With MbS believed to be responsible for the killing, I believe that it is absolutely essential that the US take action against Saudi Arabia in order to show that no crime against the free press will go without consequences. The first step has is to demand of the United National Security Council a thorough investigation into the matter.

Such an investigation can only take place with the full cooperation of Turkish and Saudi authorities. Should it be confirmed that the Kingdom is responsible, the US should suspend all arms sales to Saudi Arabia and encourage our allies to do the same.

Contrary to what President Trump has claimed, no jobs are likely to be lost if such an action were to take place because no jobs in the defense industry are solely reliant upon the deal. A suspension of our arms sales would place immense pressure on the Kingdom by removing their single top-source of weaponry.

A logical next step in our sanctions would be to end our support for Saudi Arabia in Yemen. Aside from ending arms sales to the region, showing resistance would also involve ending our intelligence operations in Yemen.

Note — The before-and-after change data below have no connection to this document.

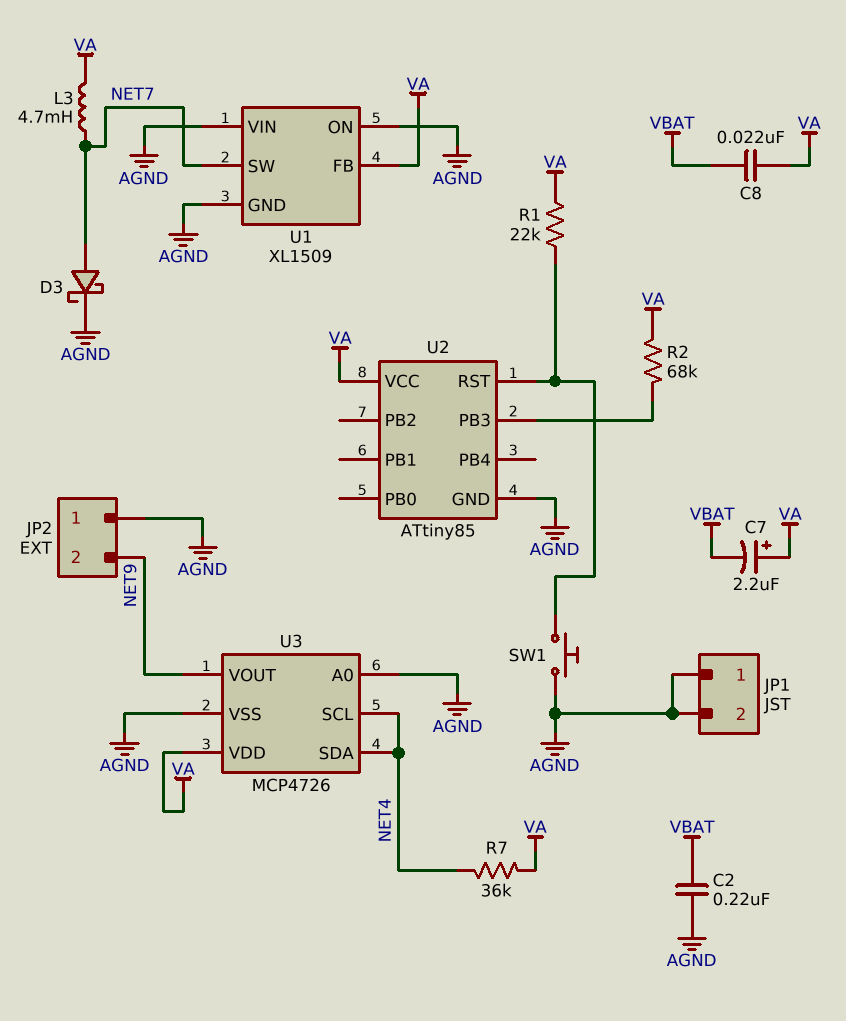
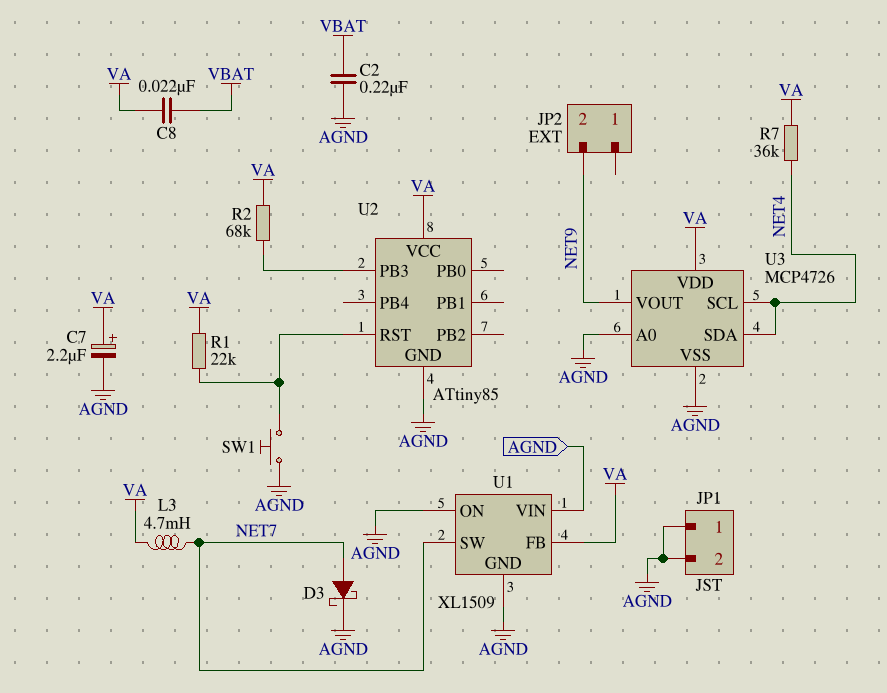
C7: 2.2uF (plus VA, minus VBAT) -> 2.2uF (plus VA, minus AGND)
JP2 pin 1: AGND -> none

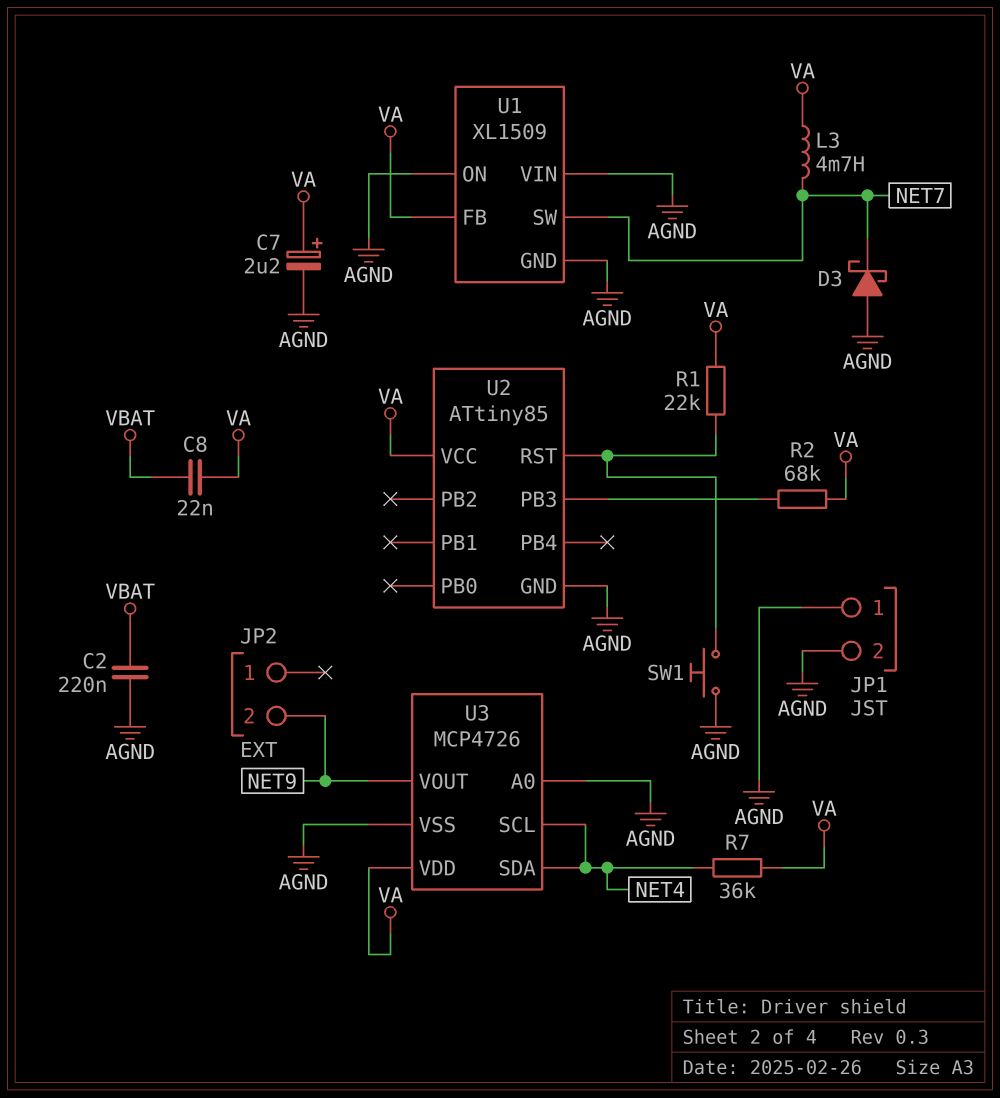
D3: schottky (A NET7, K AGND) -> schottky (A AGND, K NET7)

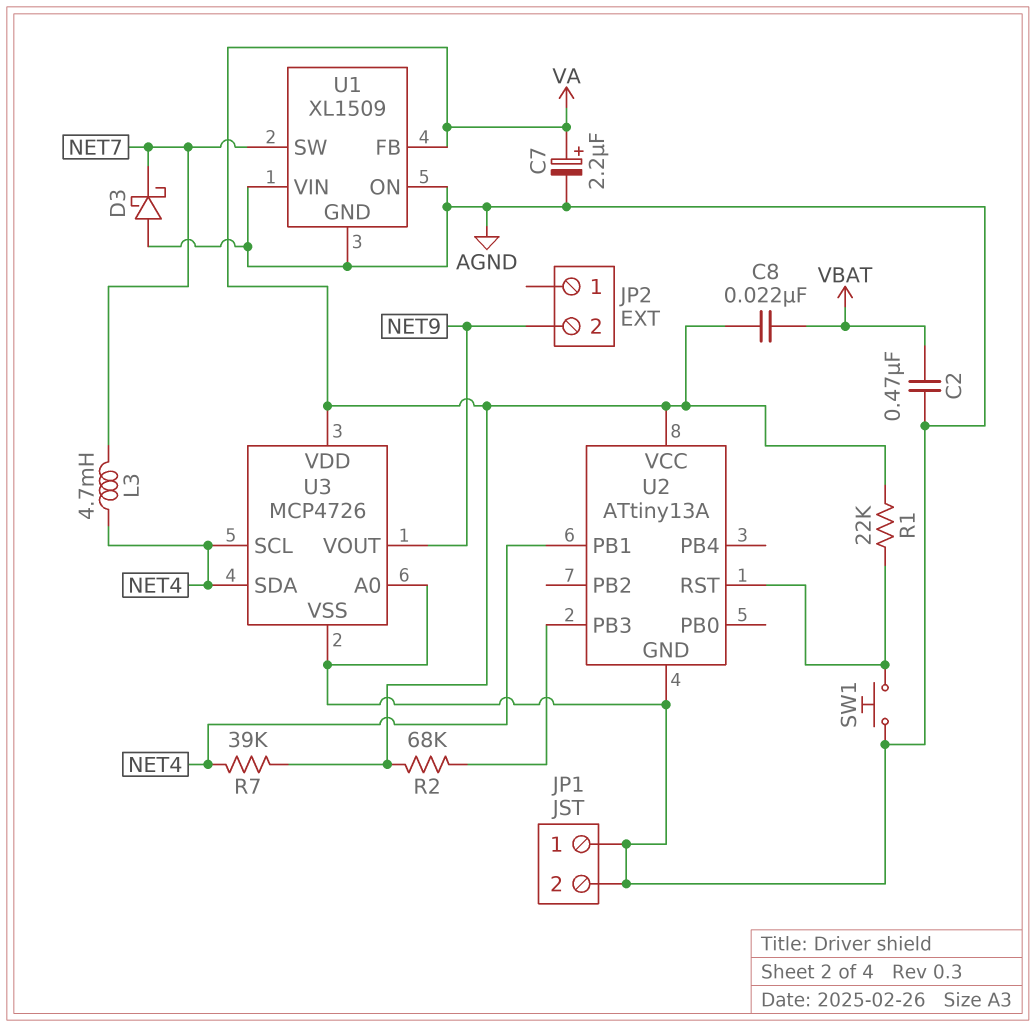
C2: 220nF (AGND, VBAT) -> 470nF (AGND, VBAT)
L3: 4.7mH (NET7, VA) -> 4.7mH (NET4, NET7)
R7: 36k (NET4, VA) -> 39k (NET4, VA)
U2: ATtiny85 -> ATtiny13A
U2 pin PB1: none -> NET4

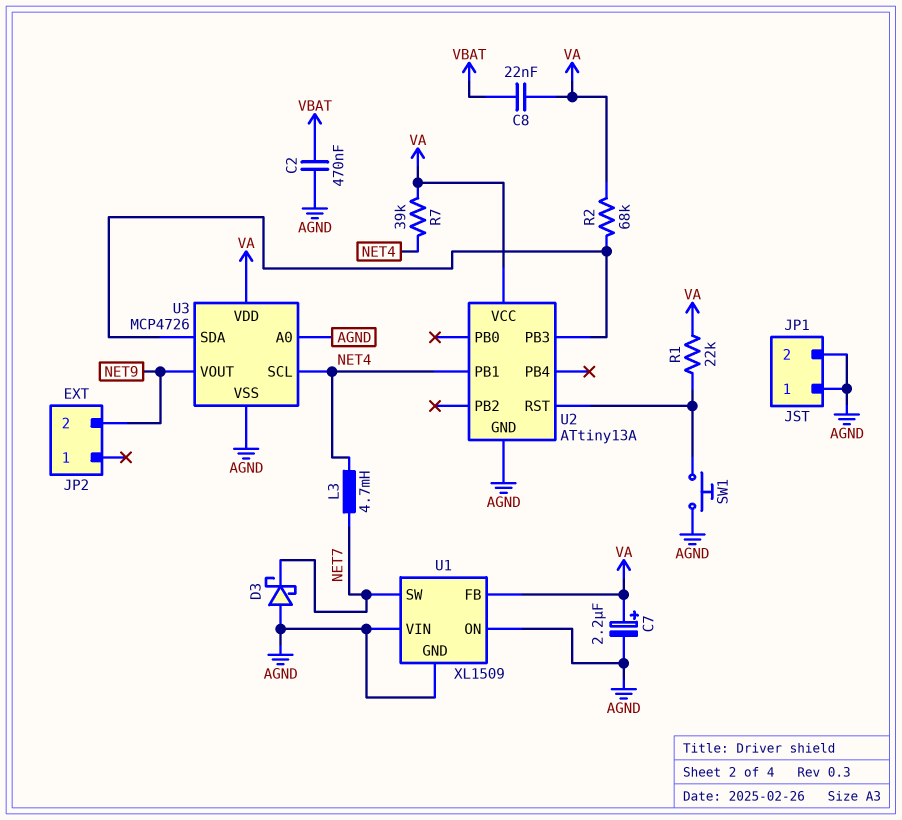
U3 pin SDA: NET4 -> U2/PB3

The war in Yemen has been deemed the worst humanitarian crisis in the world by the United Nations and holds no benefit to either the US or Saudi Arabia aside from fighting our mutual enemy Iran. An end to our arms deal and intelligence support would be a crucial step in ending the conflict and humanitarian crisis in Yemen.

Suspending the arms deal and ending our support for the war in Yemen would not only significantly strain Saudi Arabia and its military but it would also force them and other allies to rethink their actions against the free press and other democratic institutions if they would like to maintain a strong relationship with the United States.